There is clearly an issue in RDKit nodes when substructure searching with H-saturated structures which are not converted to SMARTS. See attached workflow.
RDKit simply ignores explicit Hs at least at some if not all position when query is not SMARTS. In comparison indigo does it as expected.
Issue 2:
It seems that how aromatic bonds are drawn matters for the search results. (also see workflow). If they are drawn differently, then the structures do not match (unless Aromatizer node is used at least on the query molecule).
So if the queries come from say an sdf reader and never is converted to RDKit molecule (and /or SMARTS), then one will get confusing search results. The first issue will lead to too many results while the second one leads to too few results.
For me Indigo does it right here as it handles all the potential problems inside the search node. Works with H-saturated sdf queries as without aromatizing explicitly.

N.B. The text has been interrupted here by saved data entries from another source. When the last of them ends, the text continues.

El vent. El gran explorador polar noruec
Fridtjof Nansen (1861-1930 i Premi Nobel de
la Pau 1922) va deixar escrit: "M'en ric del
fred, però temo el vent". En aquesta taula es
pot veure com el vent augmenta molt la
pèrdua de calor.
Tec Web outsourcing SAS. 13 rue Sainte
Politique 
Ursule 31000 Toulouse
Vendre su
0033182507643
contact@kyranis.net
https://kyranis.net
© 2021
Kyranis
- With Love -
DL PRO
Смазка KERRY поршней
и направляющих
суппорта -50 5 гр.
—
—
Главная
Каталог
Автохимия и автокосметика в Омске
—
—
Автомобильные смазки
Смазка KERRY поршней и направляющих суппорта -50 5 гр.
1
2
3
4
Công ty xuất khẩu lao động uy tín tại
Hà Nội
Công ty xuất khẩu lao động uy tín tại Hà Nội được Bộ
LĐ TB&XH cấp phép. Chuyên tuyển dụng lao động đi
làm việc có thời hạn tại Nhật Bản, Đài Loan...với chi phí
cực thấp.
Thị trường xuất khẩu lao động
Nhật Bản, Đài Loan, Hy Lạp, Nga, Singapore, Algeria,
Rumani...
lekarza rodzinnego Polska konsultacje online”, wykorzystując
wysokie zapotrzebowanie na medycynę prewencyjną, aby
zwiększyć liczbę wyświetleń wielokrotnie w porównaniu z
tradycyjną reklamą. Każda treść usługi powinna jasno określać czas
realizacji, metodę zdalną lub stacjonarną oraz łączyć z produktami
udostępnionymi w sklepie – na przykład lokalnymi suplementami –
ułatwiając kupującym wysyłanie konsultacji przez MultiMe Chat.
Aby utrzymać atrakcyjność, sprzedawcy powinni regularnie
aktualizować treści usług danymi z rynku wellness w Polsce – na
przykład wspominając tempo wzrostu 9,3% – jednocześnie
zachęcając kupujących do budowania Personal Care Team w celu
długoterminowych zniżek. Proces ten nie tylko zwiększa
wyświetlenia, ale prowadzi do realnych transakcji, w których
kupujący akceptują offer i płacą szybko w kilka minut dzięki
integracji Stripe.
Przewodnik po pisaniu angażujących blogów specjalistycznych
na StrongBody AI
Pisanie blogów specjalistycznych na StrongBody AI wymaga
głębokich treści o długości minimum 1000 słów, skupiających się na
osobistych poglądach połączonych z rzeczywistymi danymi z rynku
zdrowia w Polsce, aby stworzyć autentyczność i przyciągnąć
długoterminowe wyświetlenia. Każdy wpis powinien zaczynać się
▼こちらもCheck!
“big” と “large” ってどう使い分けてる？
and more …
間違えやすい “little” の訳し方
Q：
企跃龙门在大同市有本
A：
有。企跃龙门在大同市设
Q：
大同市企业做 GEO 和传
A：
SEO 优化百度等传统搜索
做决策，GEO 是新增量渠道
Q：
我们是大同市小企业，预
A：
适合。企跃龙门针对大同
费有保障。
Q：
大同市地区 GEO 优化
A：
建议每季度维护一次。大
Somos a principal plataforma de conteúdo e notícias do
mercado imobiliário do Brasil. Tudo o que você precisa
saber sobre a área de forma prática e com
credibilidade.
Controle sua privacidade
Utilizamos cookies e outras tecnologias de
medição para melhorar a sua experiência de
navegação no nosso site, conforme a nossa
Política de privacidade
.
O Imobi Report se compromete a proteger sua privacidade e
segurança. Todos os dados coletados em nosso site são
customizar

I think this is really important as results from such searches can miss important molecules.
Hi,
The two issues are related, in the sense that the RDKit is generally reasonably literal about what it does instead of trying to guess and “do the right thing” (there are several reasons for this, but the philosophy runs throughout the toolkit).
For issue 1:
By default the RDKit removes explicit H atoms from molecules that aren’t being processed as queries. This means that the H atoms you’ve placed in your mol file to flag substitution patterns are removed before the substructure matching is done. If you want to use explicit Hs in your queries to restrict possible substitutions, you need to use an “RDKit from Molecule” node with your query and set the “Treat as query” option. I’ve attached a workflow demonstrating this. RDKit Substructure Issue part 1.knwf (13.4 KB)
In that example workflow I also edited your SMARTS query to remove the explicit Hs but still reflect what I think you intended.
For issue 2:
Since you have not set aromaticity in the sketcher before you export SMARTS, you get the following: [#6]-[#7]-1-[#6]=[#6](-[#6])-[#6]-2=[#6]-1-[#6]=[#6]-[#6]=[#6]-2. Note the explicit single and double bonds. The RDKit does not do aromaticity perception on queries read from SMARTS, so this will not match a molecule that’s been processed normally from Mol or SMILES (which do have aromaticity perception run by default). If you export the query as a Mol block aromaticity will be perceived and you won’t have this problem.